» Task to carry out:
When you return the lines below, go from the first through the line with "## 🏁 Getting", keep them exact, and leave out every picture.

(Recorded data)
-------------------------

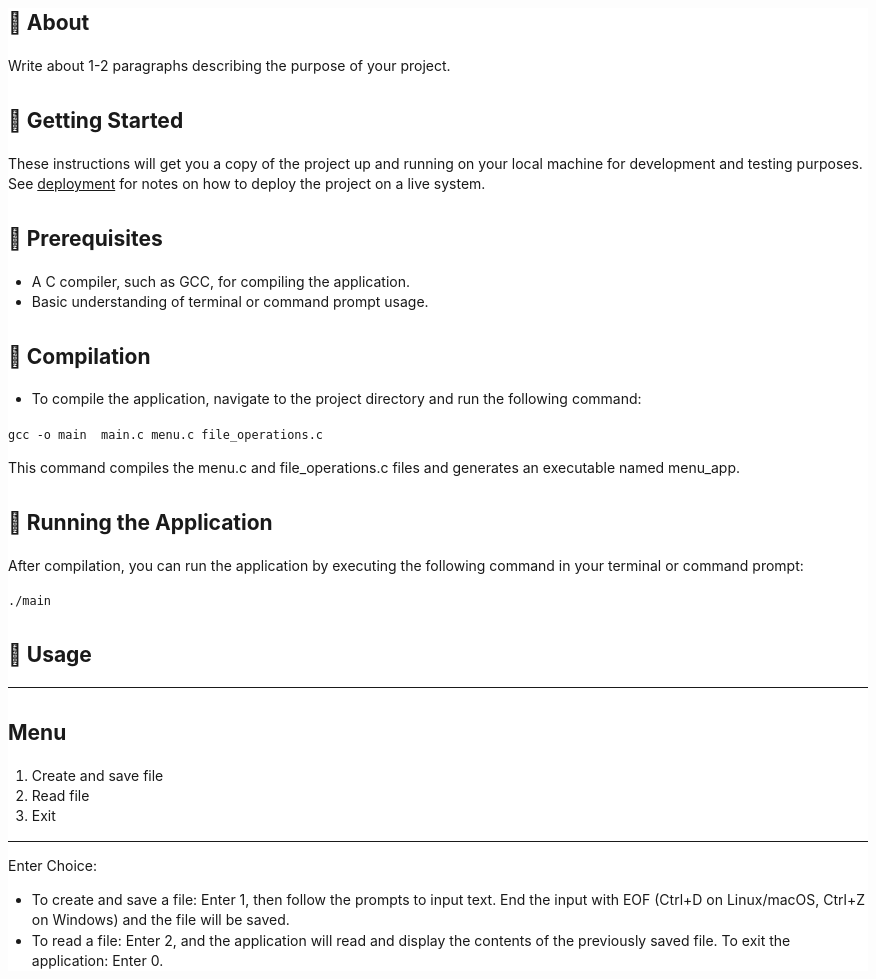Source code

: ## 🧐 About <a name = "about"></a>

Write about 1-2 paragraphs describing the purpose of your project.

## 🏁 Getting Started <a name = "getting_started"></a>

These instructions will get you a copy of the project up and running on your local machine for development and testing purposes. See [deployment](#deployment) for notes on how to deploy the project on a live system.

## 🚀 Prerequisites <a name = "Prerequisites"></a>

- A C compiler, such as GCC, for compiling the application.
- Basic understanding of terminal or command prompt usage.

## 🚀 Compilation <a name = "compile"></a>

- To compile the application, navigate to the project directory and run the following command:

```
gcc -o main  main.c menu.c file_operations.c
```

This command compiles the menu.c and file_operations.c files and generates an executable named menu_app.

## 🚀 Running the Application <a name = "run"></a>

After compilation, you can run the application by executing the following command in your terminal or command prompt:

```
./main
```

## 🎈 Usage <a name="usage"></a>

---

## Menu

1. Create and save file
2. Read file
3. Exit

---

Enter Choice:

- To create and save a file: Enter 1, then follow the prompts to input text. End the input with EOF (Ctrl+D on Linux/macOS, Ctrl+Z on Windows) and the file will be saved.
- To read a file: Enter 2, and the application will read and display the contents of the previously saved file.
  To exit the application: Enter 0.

-------------------------

» Solution for this exercise:
Source code

: ## 🧐 About <a name = "about"></a>

Write about 1-2 paragraphs describing the purpose of your project.

## 🏁 Getting Started <a name = "getting_started"></a>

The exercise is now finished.